▸ **INPUT**:
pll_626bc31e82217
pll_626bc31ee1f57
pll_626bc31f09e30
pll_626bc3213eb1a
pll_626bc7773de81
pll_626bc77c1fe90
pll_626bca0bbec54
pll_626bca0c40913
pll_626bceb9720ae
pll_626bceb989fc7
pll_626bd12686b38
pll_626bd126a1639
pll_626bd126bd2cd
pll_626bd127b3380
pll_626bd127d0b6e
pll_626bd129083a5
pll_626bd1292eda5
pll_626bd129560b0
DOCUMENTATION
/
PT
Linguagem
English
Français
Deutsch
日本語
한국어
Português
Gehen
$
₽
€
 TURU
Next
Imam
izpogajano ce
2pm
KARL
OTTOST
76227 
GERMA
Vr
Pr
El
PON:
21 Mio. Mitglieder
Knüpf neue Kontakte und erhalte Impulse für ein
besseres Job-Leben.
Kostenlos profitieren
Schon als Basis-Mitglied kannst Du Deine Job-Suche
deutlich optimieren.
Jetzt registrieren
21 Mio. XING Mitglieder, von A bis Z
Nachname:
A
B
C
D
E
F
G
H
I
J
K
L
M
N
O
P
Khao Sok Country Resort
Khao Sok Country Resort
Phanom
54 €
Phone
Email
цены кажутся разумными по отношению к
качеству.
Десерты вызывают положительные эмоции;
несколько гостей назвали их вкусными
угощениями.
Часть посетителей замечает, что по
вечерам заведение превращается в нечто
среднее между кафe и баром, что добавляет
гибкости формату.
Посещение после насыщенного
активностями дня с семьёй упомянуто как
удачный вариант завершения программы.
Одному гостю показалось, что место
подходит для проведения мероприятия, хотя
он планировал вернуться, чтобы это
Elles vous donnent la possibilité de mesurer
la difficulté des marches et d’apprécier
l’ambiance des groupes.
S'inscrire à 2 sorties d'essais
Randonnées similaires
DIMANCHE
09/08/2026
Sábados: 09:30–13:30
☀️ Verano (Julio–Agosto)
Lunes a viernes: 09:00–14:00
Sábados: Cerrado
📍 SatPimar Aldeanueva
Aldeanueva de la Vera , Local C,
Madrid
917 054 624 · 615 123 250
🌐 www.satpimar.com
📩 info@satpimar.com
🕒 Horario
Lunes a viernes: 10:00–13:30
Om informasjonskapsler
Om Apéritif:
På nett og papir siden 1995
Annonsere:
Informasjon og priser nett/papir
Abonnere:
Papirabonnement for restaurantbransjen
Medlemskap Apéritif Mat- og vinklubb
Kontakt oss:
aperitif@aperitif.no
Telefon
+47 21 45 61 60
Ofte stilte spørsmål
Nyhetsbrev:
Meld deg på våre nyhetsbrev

▸ **DIRECTIVE**: Count, in the data above, the lines that hold "nett". Return only that count.

▸ **EXERCISE SOLUTION**: 2